Ao longo da história, as relações entre Brasil e Estados Unidos já enfrentaram momentos de grande atrito. Durante o período do Império, por exemplo, três representantes americanos causaram problemas significativos, chegando um deles a ameaçar a suspensão das relações. Contudo, em todos esses casos, Washington repreendeu seus próprios diplomatas, demonstrando um compromisso com a manutenção de uma conduta diplomática adequada.

Mais recentemente, na década de 1970, quando questões como direitos humanos e um acordo nuclear com a Alemanha colocaram os dois países em rota de colisão, os presidentes Ernesto Geisel e Jimmy Carter, e seus respectivos ministros, evitaram insultos públicos. A recusa de Geisel a um convite para visitar os EUA, após a taxação de produtos brasileiros, foi um gesto de protesto contido, que não descambou para a retórica de palanque.

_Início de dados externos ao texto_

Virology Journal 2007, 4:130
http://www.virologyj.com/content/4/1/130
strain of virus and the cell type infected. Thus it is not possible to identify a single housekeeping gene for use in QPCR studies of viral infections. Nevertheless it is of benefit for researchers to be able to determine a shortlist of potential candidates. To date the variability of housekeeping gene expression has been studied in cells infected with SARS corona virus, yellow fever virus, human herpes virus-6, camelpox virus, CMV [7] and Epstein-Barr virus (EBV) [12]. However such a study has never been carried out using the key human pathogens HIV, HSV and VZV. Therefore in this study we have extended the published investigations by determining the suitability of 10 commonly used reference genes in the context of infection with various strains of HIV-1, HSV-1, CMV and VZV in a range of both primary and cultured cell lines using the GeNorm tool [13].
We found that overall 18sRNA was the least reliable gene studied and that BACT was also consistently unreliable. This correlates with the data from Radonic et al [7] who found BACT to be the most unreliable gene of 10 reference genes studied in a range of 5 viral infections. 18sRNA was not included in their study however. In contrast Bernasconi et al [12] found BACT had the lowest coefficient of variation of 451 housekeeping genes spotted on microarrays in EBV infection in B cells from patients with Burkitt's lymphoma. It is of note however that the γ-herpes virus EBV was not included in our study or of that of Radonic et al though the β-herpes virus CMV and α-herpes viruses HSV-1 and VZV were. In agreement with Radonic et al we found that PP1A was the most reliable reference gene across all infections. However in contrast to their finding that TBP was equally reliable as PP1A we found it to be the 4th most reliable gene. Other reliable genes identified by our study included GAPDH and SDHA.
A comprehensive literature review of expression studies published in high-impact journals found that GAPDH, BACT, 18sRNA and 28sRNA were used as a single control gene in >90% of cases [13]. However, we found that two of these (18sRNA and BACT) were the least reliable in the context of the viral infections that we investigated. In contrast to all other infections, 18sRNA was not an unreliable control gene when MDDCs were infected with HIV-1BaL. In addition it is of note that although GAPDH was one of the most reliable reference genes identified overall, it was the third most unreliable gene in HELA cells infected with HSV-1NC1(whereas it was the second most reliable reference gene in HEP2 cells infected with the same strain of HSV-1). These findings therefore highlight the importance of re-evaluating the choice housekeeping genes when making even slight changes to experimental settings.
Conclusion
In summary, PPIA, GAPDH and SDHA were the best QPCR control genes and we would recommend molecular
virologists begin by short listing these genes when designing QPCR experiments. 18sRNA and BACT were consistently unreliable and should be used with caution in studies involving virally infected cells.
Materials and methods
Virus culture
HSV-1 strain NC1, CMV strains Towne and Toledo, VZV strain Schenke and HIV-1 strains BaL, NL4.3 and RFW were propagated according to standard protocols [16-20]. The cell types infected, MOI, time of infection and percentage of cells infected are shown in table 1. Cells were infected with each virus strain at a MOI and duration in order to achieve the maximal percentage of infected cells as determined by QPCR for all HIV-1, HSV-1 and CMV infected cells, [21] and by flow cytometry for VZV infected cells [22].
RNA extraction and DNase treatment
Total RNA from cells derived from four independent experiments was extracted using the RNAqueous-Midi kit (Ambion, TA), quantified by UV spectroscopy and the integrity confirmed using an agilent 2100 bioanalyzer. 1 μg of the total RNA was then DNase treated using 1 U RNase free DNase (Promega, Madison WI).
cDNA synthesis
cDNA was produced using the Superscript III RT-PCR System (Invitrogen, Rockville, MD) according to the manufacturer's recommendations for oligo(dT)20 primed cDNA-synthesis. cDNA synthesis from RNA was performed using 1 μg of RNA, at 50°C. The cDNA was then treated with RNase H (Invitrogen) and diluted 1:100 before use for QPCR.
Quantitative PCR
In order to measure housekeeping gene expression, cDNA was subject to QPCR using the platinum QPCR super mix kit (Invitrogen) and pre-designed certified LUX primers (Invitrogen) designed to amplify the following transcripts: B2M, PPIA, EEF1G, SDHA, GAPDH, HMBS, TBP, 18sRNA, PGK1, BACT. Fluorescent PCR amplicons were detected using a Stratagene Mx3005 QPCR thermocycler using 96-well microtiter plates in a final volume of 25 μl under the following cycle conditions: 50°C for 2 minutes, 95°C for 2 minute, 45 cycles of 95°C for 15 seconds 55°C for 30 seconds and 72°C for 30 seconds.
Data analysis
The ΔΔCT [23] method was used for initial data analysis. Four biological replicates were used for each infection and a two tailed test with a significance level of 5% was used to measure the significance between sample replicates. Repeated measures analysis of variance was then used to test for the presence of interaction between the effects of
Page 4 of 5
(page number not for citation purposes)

A intervenção americana de 1964: um contraste histórico

Gaspari recorda um dos momentos mais graves da relação bilateral: a intervenção americana durante o golpe militar de março de 1964. Naquele contexto de polarização política no Brasil, empresários e militares brasileiros buscaram apoio em Washington, temendo uma escalada da crise e a paralisação de setores estratégicos, como as refinarias.

A resposta dos EUA foi a decisão de enviar uma frota naval e petroleiros para o litoral brasileiro, carregados com 553 mil barris de combustível. Essa operação, conhecida como Operação Brother Sam, foi articulada em reuniões de alto nível envolvendo o presidente Lyndon Johnson, o secretário de Estado Dean Rusk, o diretor da CIA John McCone e o embaixador no Brasil, Lincoln Gordon. Embora a frota e os petroleiros não tenham chegado a intervir diretamente, pois o golpe se consolidou rapidamente, a mobilização demonstra a seriedade com que Washington tratava a situação, contrastando com a atual retórica.

A banalização da diplomacia e suas consequências

A análise de Gaspari sugere que, ao transformar as relações internacionais em um palco para disputas políticas internas, os envolvidos desvalorizam a complexidade e a importância da diplomacia. Eventos históricos de grande peso, como a intervenção de 1964, hoje são ofuscados por uma abordagem que prioriza o discurso fácil e a polarização, em detrimento da construção de pontes e da gestão de interesses nacionais.

A crítica se estende à forma como a política é conduzida, onde a busca por apoio em bases eleitorais específicas parece sobrepor-se à necessidade de uma política externa coesa e respeitosa. Essa dinâmica, segundo o jornalista, leva a um cenário onde a seriedade das interações entre países é comprometida, com potenciais impactos negativos na imagem e nos interesses do Brasil no cenário global.

A ironia da concorrência no cenário político

Em uma analogia crítica, Elio Gaspari utiliza a figura de “Eremildo”, presidente de honra do fictício Sindicato dos Bandidos Autônomos do Brasil, para satirizar a corrupção e a concorrência desleal. Eremildo reclama da competição de agentes públicos que, segundo relatórios do Ministério Público de São Paulo, mantinham relações com grupos suspeitos de movimentar dinheiro para o Primeiro Comando da Capital (PCC).

Essa parte do texto, embora aparentemente desconectada, serve como uma metáfora para a degradação dos padrões éticos e a confusão entre o público e o privado, ecoando a crítica à “avacalhação” das relações diplomáticas. A ironia reside na ideia de que a “bandidagem privada” se torna mais cara devido à concorrência de agentes públicos, que não custam ao erário e ainda têm benefícios, sublinhando a percepção de uma falha sistêmica na conduta pública.